Anglicanism has developed a multitude of faces, a whole spectrum of beliefs. Are we on the brink of a complete split between the conservative, Bible-based Anglican church and a more politically progressive Anglican church? Who knows. But this book will certainly give the background and the context.
The book explores various aspects of Anglicanism. I found the analysis of Cranmer a very interesting and poignant one, as also the question between Church (and faith) and state (both monarchs/Supreme Governors and Parliament). But in the middle of the book, after many studious pages, suddenly the style changes and the author displays a great enthusiasm for Evangelicalism. He is somewhat less enthusiastic about Anglo-Catholicism.
The chapters on the development of Anglicanism worldwide are interesting, as is the somewhat vexed issue of the freedom of the various Churches in the Anglican Communion to do their own thing. The subject of women priests is, of course, covered, but the strains caused and the small but high-profile desertions to Rome in its wake do not feature much. The difficult issue of homosexuality is handled objectively.

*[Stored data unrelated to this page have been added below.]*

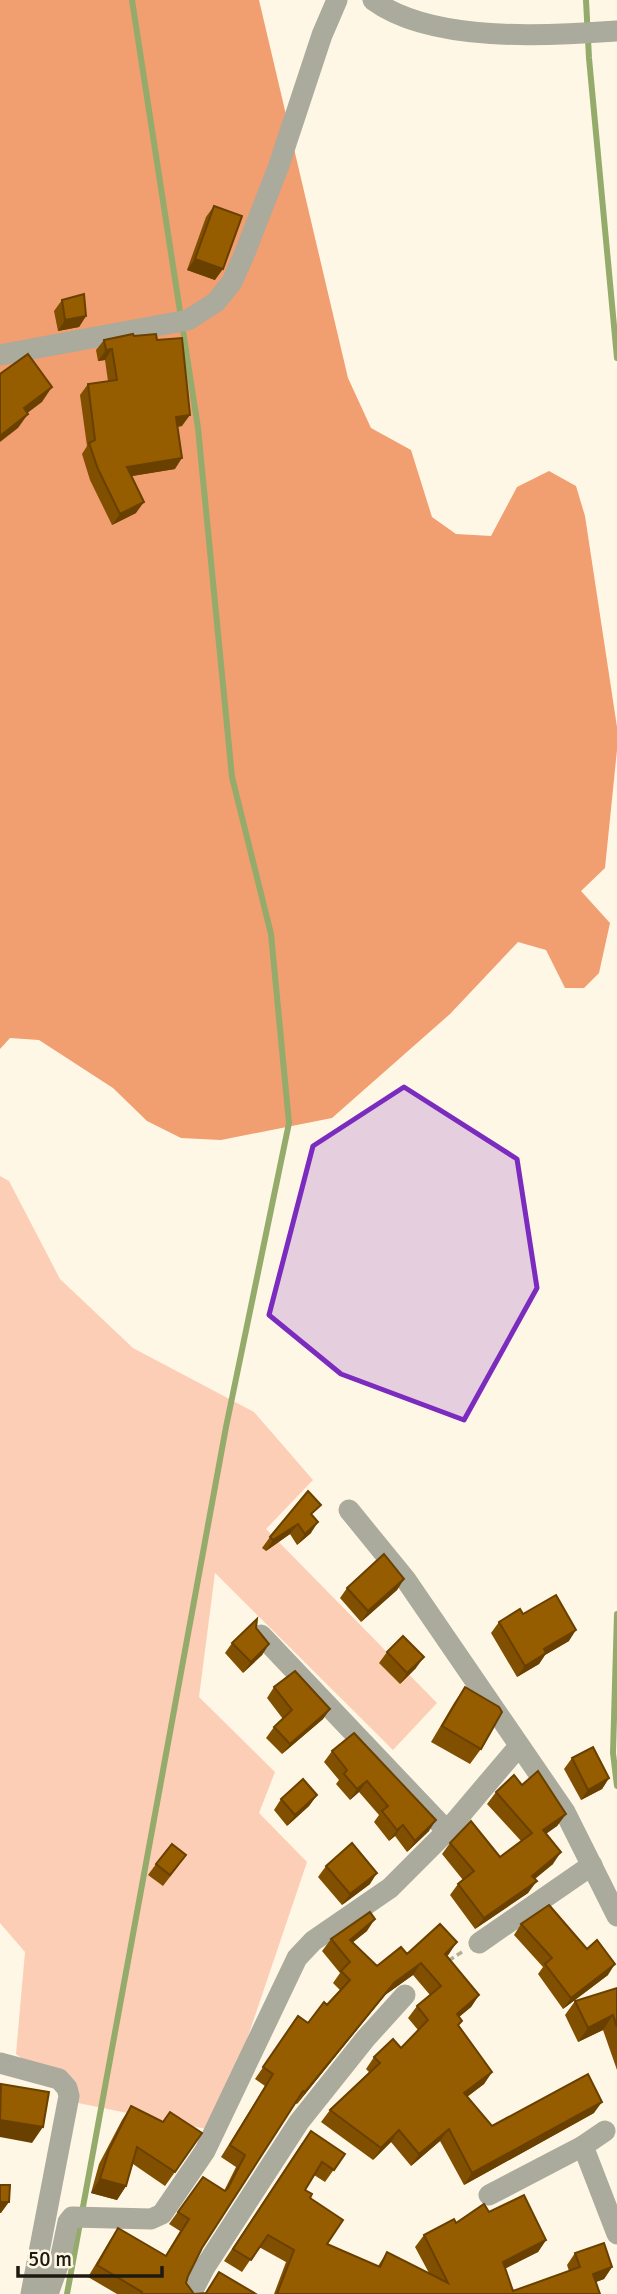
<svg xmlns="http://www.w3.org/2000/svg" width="617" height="2294" font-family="Signika,sans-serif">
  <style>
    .green { fill: #fcceb6 }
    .forest { fill: #f19e71 }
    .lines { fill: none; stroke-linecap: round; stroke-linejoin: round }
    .stream { stroke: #95ab6c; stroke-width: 6 }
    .path { stroke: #b3ac9d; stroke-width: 3.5; stroke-dasharray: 7 3.5; stroke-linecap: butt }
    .minor { stroke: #aaaa9d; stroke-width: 21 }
    .wall { fill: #814f00 }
    .shaded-wall { fill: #694000 }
    .building { fill: #965c00; stroke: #694000; stroke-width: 2 }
    .marked { fill: #7b2cbf; fill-opacity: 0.2; stroke: #7b2cbf; stroke-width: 5; stroke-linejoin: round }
  </style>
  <rect width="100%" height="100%" fill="#fff7e5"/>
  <!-- green -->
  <path class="green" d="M 0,1176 L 9,1181 L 60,1279 L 133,1348 L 254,1412 L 313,1480 L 266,1529 L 437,1703 L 393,1750 L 215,1573 L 199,1697 L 275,1772 L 259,1813 L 307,1862 L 216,2131 L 78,2103 L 16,2054 L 25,1952 L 0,1923 Z"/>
  <!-- forest -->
  <path class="forest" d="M 0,0 L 259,0 L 348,378 L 371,428 L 411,450 L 432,517 L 456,534 L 491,536 L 517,487 L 549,471 L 576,486 L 585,516 L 617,727 L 617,750 L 605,868 L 581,891 L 610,923 L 599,973 L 584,988 L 565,988 L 546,950 L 518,942 L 450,1014 L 332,1118 L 221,1140 L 181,1138 L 147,1121 L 113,1088 L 39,1040 L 10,1038 L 0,1049 Z"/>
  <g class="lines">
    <!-- stream -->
    <g class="stream">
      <path d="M 586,0 L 589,58 L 617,358"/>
      <path d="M 617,1614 L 613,1753 L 617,1786"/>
      <path d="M 67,2294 L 226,1427 L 289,1123 L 271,934 L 232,777 L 198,428 L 132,0"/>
    </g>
    <!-- path -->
    <path class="path" d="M 448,1961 L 462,1952"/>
    <!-- minor -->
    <g class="minor">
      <path d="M 373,0 C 431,43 547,36 617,31"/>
      <path d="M 0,355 L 188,320 L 216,302 L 232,282 L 244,255 L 278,168 L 322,35 L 337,0"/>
      <path d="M 349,1510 L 406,1580 L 565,1812 L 617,1916"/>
      <path d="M 261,1635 L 447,1831 L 519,1746"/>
      <path d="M 479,1943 L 592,1865"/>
      <path d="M 0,2063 L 59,2079 L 67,2088 L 69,2096 L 31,2294"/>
      <path d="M 605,2131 L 583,2146 L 617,2234"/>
      <path d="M 489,2195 L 583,2146"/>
      <path d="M 48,2294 L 60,2260 L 68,2222 L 72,2217 L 151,2219 L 162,2214 L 205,2151 L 297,1958 L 313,1941 L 390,1888 L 447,1831"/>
      <path d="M 191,2294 L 205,2267 L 299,2122 L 366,2038 L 405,1995"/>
    </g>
  </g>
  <!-- wall -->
  <g class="wall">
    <path d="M 214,206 L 215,280 L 187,270 L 206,217 Z"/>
    <path d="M 62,300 L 86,316 L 79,327 L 58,331 L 54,311 Z"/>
    <path d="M 134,336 L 157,340 L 182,426 L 177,427 L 175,469 L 132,476 L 136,513 L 112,525 L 90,480 L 82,454 L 87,446 L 80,395 L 88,384 L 108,381 L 105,360 L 98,361 L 96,350 L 104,340 Z"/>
    <path d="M 313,1516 L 311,1533 L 297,1545 L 290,1534 L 266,1551 L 262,1548 L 270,1537 Z"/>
    <path d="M 404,1579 L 397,1590 L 361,1622 L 340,1598 L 347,1588 Z"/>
    <path d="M 523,1614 L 569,1641 L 545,1655 L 539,1664 L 517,1677 L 491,1633 L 499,1622 Z"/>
    <path d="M 232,1643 L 269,1644 L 262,1655 L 243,1673 L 225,1653 Z"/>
    <path d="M 387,1652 L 416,1668 L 400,1684 L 379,1663 Z"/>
    <path d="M 274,1687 L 330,1709 L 323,1719 L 282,1754 L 266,1738 L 274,1727 L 283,1719 L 267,1698 Z"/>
    <path d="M 465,1687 L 481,1749 L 470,1764 L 431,1742 L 454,1703 Z"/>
    <path d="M 332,1751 L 429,1831 L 407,1852 L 395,1836 L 389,1841 L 374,1822 L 379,1815 L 359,1792 L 350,1800 L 336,1784 L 339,1780 L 324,1762 Z"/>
    <path d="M 572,1758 L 609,1778 L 602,1789 L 581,1800 L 564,1769 Z"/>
    <path d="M 522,1785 L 566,1814 L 557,1826 L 546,1834 L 553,1864 L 535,1879 L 528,1893 L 475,1929 L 450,1895 L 458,1884 L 463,1880 L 442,1854 L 450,1843 L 500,1857 L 521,1841 L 487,1804 L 496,1792 Z"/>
    <path d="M 317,1795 L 309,1806 L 287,1826 L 274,1810 L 281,1799 Z"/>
    <path d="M 156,1864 L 179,1865 L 163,1886 L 148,1875 Z"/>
    <path d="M 326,1866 L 370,1884 L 342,1905 L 318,1877 Z"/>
    <path d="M 521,1924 L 608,1975 L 563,2009 L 538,1974 L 543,1967 L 514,1935 Z"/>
    <path d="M 367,1931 L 352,1942 L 377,1966 L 407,1954 L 449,1954 L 447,1956 L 479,1995 L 471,2007 L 459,2017 L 459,2026 L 492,2072 L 484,2084 L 467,2097 L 492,2126 L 594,2113 L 464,2185 L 440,2141 L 411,2166 L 391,2142 L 373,2160 L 321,2122 L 330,2110 L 369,2072 L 366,2069 L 374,2057 L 401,2048 L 418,2030 L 408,2018 L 417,2006 L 430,1995 L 413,1975 L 385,1995 L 297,2104 L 295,2103 L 202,2248 L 188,2276 L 186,2283 L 194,2294 L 205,2293 L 219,2272 L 256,2294 L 117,2294 L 88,2277 L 110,2240 L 118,2228 L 165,2256 L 180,2231 L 169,2224 L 203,2177 L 224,2191 L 236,2167 L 221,2157 L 265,2086 L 255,2079 L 298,2016 L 308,2023 L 340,1990 L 333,1983 L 340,1973 L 322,1951 L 331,1939 Z"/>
    <path d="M 617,1988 L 617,2070 L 603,2030 L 578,2042 L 565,2015 L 575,2001 Z"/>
    <path d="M 131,2106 L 175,2172 L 165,2186 L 133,2164 L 126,2186 L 117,2200 L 91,2193 L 99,2164 L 122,2120 Z"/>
    <path d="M 302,2143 L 345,2154 L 325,2182 L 314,2175 L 305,2190 L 310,2198 L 327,2244 L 378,2266 L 387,2252 L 429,2273 L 415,2247 L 424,2235 L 489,2212 L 546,2240 L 538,2252 L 505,2268 L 513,2291 L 569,2271 L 567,2265 L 575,2253 L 612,2267 L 604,2279 L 596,2282 L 600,2294 L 274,2294 L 286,2262 L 259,2247 L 242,2272 L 224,2261 Z"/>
  </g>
  <!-- shaded-wall -->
  <g class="shaded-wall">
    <path d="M 195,259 L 223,269 L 215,280 L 187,270 Z"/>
    <path d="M 86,316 L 79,327 L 58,331 L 65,320 Z"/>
    <path d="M 112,349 L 105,360 L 98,361 L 106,350 Z"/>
    <path d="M 52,387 L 42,402 L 14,423 L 24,408 Z"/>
    <path d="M 28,414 L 18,428 L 0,442 L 0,436 Z"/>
    <path d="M 190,415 L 182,426 L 168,428 L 176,417 Z"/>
    <path d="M 182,458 L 175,469 L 120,478 L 127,467 Z"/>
    <path d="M 144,502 L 136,513 L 112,525 L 120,514 Z"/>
    <path d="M 318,1522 L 311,1533 L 297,1545 L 305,1534 Z"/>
    <path d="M 298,1524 L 290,1534 L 266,1551 L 273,1540 Z"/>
    <path d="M 404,1579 L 397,1590 L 361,1622 L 368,1611 Z"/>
    <path d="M 576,1630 L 569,1641 L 545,1655 L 539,1664 L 517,1677 L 525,1666 L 544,1649 Z"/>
    <path d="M 269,1644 L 262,1655 L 243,1673 L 251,1662 Z"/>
    <path d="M 424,1657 L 416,1668 L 400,1684 L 407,1673 Z"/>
    <path d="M 330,1709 L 323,1719 L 282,1754 L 290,1744 Z"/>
    <path d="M 609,1778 L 602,1789 L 581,1800 L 588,1790 Z"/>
    <path d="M 367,1781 L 359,1792 L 350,1800 L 357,1789 Z"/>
    <path d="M 317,1795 L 309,1806 L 287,1826 L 295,1815 Z"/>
    <path d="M 566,1814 L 557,1826 L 535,1841 L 543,1830 Z"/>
    <path d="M 436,1820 L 429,1831 L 407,1852 L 415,1841 Z"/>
    <path d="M 403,1825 L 395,1836 L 389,1841 L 397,1830 Z"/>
    <path d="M 561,1852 L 553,1864 L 524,1887 L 532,1876 Z"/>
    <path d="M 377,1873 L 370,1884 L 342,1905 L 350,1894 Z"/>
    <path d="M 537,1881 L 528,1893 L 475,1929 L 484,1918 Z"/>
    <path d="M 375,1919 L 367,1931 L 341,1952 L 350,1940 Z"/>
    <path d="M 457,1942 L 449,1954 L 436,1966 L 445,1954 Z"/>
    <path d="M 421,1963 L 413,1975 L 385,1995 L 297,2104 L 305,2092 L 394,1983 Z"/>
    <path d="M 615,1964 L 608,1975 L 563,2009 L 571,1998 Z"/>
    <path d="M 479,1995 L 471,2007 L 448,2026 L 457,2014 Z"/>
    <path d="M 613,2015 L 603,2030 L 578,2042 L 588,2028 Z"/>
    <path d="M 492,2072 L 484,2084 L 456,2105 L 464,2093 Z"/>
    <path d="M 602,2102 L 594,2113 L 464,2185 L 472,2173 Z"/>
    <path d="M 0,2120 L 43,2127 L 32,2143 L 0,2137 Z"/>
    <path d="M 449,2129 L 440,2141 L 411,2166 L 419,2154 Z"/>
    <path d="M 399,2130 L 391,2142 L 373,2160 L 381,2148 Z"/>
    <path d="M 100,2179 L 126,2186 L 117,2200 L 91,2193 Z"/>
    <path d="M 0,2202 L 9,2202 L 1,2213 L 0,2213 Z"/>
    <path d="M 546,2240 L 538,2252 L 495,2274 L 503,2262 Z"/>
    <path d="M 612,2267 L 604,2279 L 585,2286 L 593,2274 Z"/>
  </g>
  <!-- building -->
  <g class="building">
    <path d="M 214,206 L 242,216 L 223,269 L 195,259 Z"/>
    <path d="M 84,294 L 86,316 L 65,320 L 62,300 Z"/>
    <path d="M 133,334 L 134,336 L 156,334 L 157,340 L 182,338 L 190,415 L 176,417 L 182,458 L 127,467 L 144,502 L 120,514 L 98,469 L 89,443 L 95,440 L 88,384 L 117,380 L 112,349 L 106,350 L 104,340 Z"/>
    <path d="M 28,354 L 52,387 L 24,408 L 28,414 L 0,436 L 0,374 Z"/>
    <path d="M 308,1491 L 321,1505 L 311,1514 L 318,1522 L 305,1534 L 298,1524 L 273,1540 L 270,1537 Z"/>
    <path d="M 384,1554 L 404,1579 L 368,1611 L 347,1588 Z"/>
    <path d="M 556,1595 L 576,1630 L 544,1649 L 546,1653 L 525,1666 L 499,1622 L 520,1609 L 523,1614 Z"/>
    <path d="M 257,1619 L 256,1628 L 269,1644 L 251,1662 L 232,1643 Z"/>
    <path d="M 403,1636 L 424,1657 L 407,1673 L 387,1652 Z"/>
    <path d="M 295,1671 L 330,1709 L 290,1744 L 274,1727 L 292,1710 L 274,1687 Z"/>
    <path d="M 465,1687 L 499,1707 L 502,1712 L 481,1749 L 442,1726 Z"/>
    <path d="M 354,1733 L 436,1820 L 415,1841 L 403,1825 L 397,1830 L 382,1811 L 388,1806 L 367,1781 L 357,1789 L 344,1774 L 347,1770 L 332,1751 Z"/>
    <path d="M 593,1747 L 609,1778 L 588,1790 L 572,1758 Z"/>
    <path d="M 538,1771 L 566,1814 L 543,1830 L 561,1852 L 532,1876 L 537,1881 L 484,1918 L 458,1884 L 474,1871 L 450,1843 L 471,1821 L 500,1857 L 532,1833 L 496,1792 L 514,1775 L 522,1785 Z"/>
    <path d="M 303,1779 L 317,1795 L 295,1815 L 281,1799 Z"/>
    <path d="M 352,1843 L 377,1873 L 350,1894 L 326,1866 Z"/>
    <path d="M 172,1844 L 186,1855 L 170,1875 L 156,1864 Z"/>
    <path d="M 549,1905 L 587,1949 L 597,1940 L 615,1964 L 571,1998 L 545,1964 L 552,1958 L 521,1924 Z"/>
    <path d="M 370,1912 L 375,1919 L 350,1940 L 377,1966 L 401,1947 L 407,1954 L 440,1924 L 457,1942 L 445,1954 L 479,1995 L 457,2014 L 462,2021 L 458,2025 L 492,2072 L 464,2093 L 492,2126 L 588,2074 L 602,2102 L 472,2173 L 449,2129 L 419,2154 L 399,2130 L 381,2148 L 330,2110 L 380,2063 L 374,2057 L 393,2039 L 401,2048 L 428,2020 L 417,2006 L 441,1986 L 421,1963 L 394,1983 L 305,2092 L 303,2091 L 202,2248 L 188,2276 L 186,2283 L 194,2294 L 206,2293 L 219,2272 L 256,2294 L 141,2294 L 142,2292 L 97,2265 L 118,2228 L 166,2256 L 189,2219 L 178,2212 L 203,2177 L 225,2191 L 228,2188 L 245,2155 L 230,2145 L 273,2074 L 263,2067 L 298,2016 L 308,2023 L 324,2002 L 327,2005 L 350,1980 L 341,1971 L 350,1962 L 331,1939 Z"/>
    <path d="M 617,1988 L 617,2027 L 613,2015 L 588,2028 L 575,2001 Z"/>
    <path d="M 1,2084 L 49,2092 L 43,2127 L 0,2120 Z"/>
    <path d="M 131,2106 L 163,2122 L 170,2112 L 202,2133 L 175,2172 L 137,2147 L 126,2186 L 100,2179 L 109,2150 Z"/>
    <path d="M 311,2131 L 345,2154 L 334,2170 L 322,2162 L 305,2190 L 312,2194 L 310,2198 L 343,2220 L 327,2244 L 380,2267 L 387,2252 L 448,2283 L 424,2235 L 454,2219 L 456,2223 L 484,2204 L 489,2212 L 524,2195 L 546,2240 L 503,2262 L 513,2291 L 580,2267 L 575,2253 L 604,2243 L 612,2267 L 593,2274 L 600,2294 L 277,2294 L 294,2250 L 268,2235 L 251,2260 L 233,2249 Z"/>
    <path d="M 0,2185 L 10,2185 L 9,2202 L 0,2202 Z"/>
  </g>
  <!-- marked area -->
  <path class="marked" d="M 404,1087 L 517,1159 L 537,1288 L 464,1420 L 341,1374 L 269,1315 L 313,1146 Z"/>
  <!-- scale -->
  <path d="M18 2266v10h144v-10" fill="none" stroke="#1f1a10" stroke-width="3.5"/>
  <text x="28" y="2266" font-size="21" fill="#1f1a10" stroke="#fff7e5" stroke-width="5" paint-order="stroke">50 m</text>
</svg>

It is interesting to see how Anglicanism has overcome many stresses and strains over the centuries, and continues to do so. (The book was written before the current Women Bishops impasse, and before the implicitly anti-Anglican papacy of Benedict XVI including the high profile but ill-starred establishment of the "Personal Ordinariate").
The book is scholarly and informative. I learned quite a bit from it.